Toward Better Structure and Constraint to Mine Negative Sequential Patterns

• Published in: IEEE transaction on neural networks and learning systems Vol. 34; no. 2; pp. 571 - 585
• Main Authors: Gao, Xinming, Gong, Yongshun, Xu, TianTian, Lu, Jinhu, Zhao, Yuhai, Dong, Xiangjun
• Format: Journal Article
• Language: English
• Published: United States IEEE 01.02.2023; The Institute of Electrical and Electronics Engineers, Inc. (IEEE)

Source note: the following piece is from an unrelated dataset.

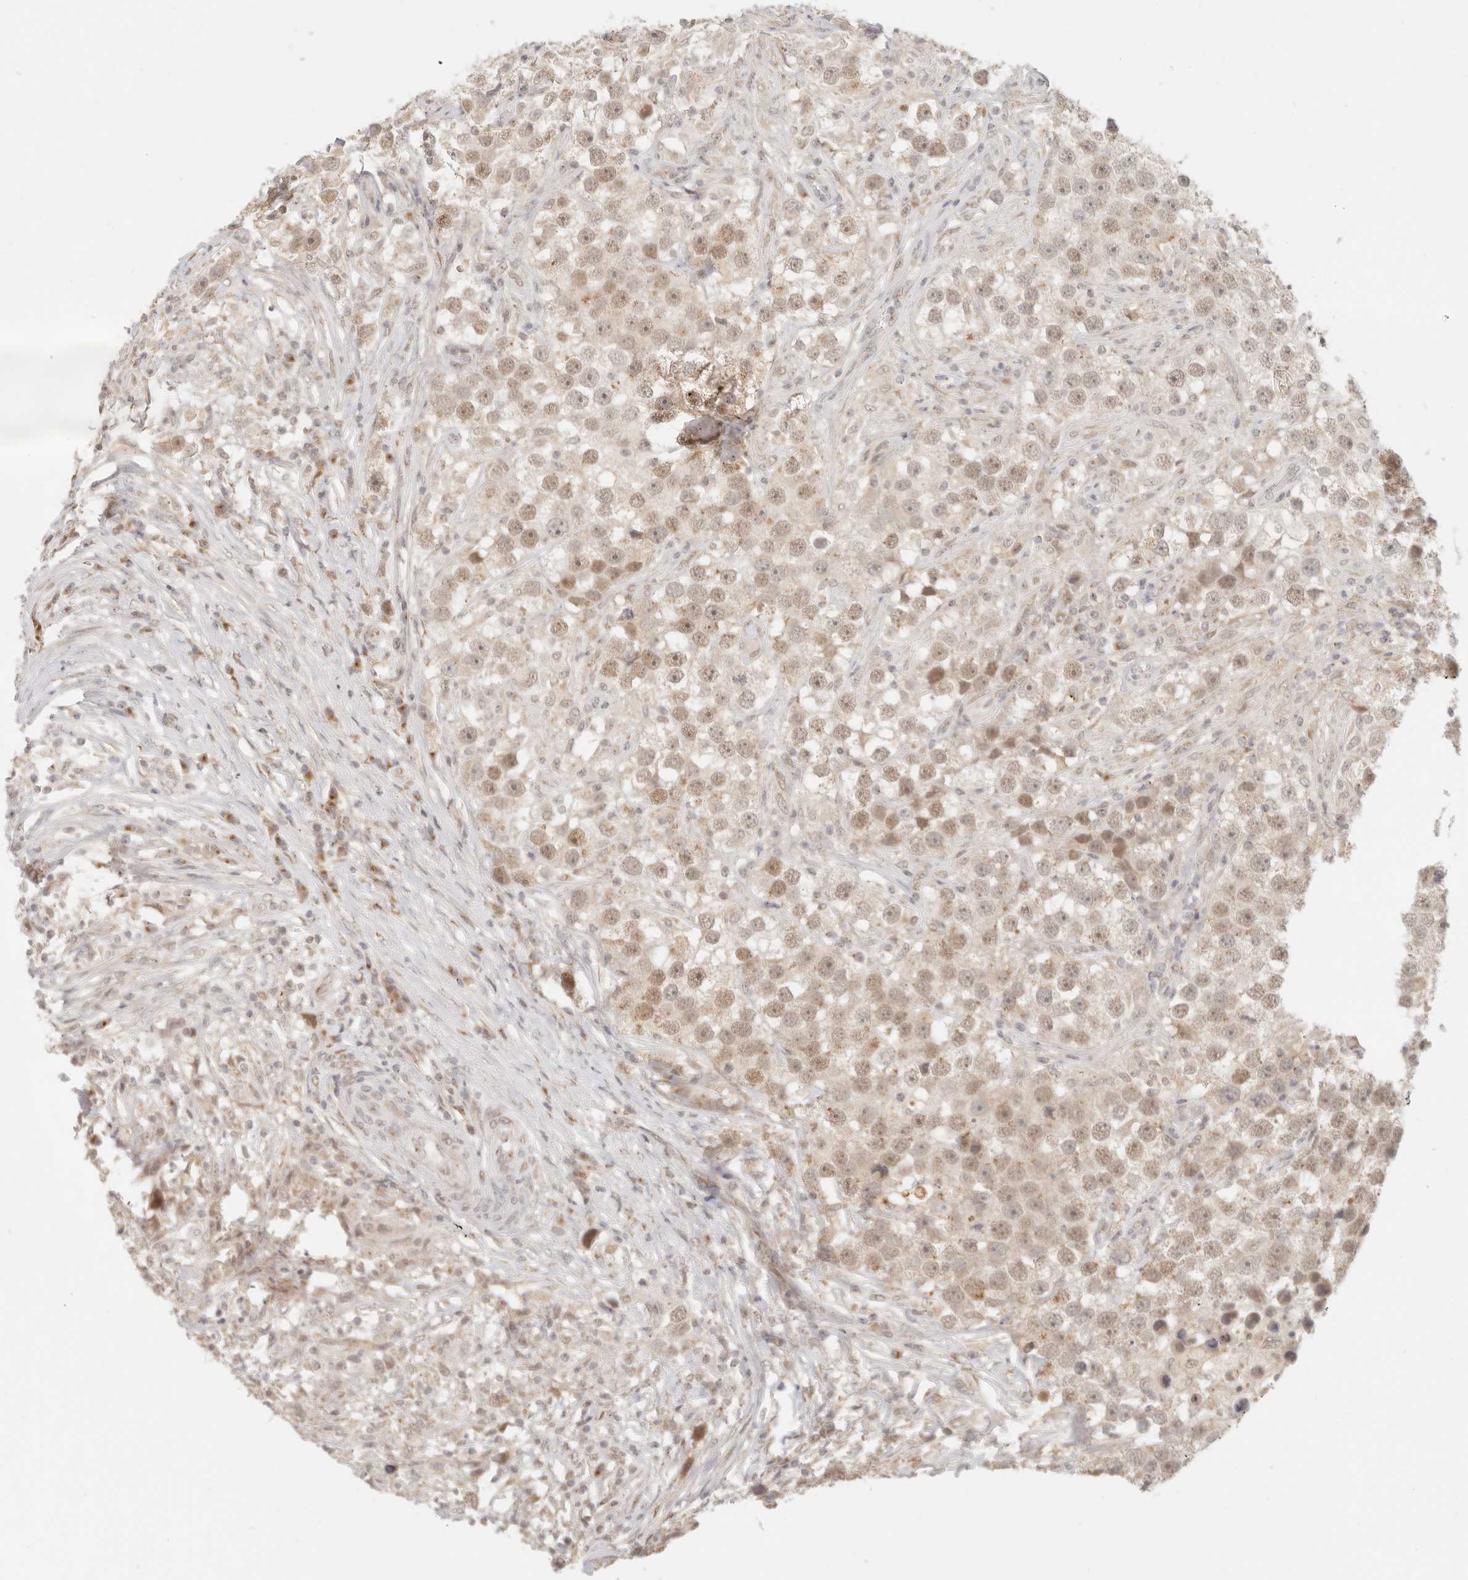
{"staining": {"intensity": "weak", "quantity": ">75%", "location": "nuclear"}, "tissue": "testis cancer", "cell_type": "Tumor cells", "image_type": "cancer", "snomed": [{"axis": "morphology", "description": "Seminoma, NOS"}, {"axis": "topography", "description": "Testis"}], "caption": "Immunohistochemical staining of human seminoma (testis) demonstrates low levels of weak nuclear protein expression in about >75% of tumor cells.", "gene": "INTS11", "patient": {"sex": "male", "age": 49}}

• Subjects: Algorithms; Bitmap; Case studies; Computational modeling; Computer applications; Computer science; Data mining; Heuristic algorithms; Medical treatment; Mining; negative sequential patterns (NSPs); nonoccurring behavior (NOB) analysis; Prediction algorithms; prefixspan; sequential patterns; Software; Time factors
• ISSN: 2162-237X; 2162-2388; 2162-2388
• DOI: 10.1109/TNNLS.2020.3041732

Nonoccurring behavior (NOB) studies have attracted the growing attention of scholars as a crucial part of behavioral science. As an effective method to discover both NOB and occurring behaviors (OB), negative sequential pattern (NSP) mining is successfully used in analyzing medical treatment and abnormal behavior patterns. At this time, NSP mining is still an active and challenging research domain. Most of the algorithms are inefficient in practice. Briefly, the key weaknesses of NSP mining are: 1) an inefficient positive sequential pattern (PSP) mining process, 2) a strict constraint of negative containment, and 3) the lack of an effective Negative Sequential Candidate (NSC) generation method. To address these weaknesses, we propose a highly efficient algorithm with improved techniques, named sc-NSP, to mine NSP efficiently. We first propose an improved PrefixSpan algorithm in the PSP mining process, which connects to a bitmap storage structure instead of the original structure. Second, sc-NSP loosens the frequency constraint and exploits the NSC generation method of positive and negative sequential patterns mining (PNSP) (a classic NSP mining method). Furthermore, a novel pruning strategy is designed to reduce the computational complexity of sc-NSP. Finally, sc-NSP obtains the support of NSC by using the most efficient bitwise-based calculation operation. Theoretical analyses show that sc-NSP performs particularly well on data sets with a large number of elements and items in sequence. Comparison and extensive experiments along with case studies on health data show that sc-NSP is 10 times more efficient than other state-of-the-art methods, and the number of NSPs obtained is 5 times greater than other methods.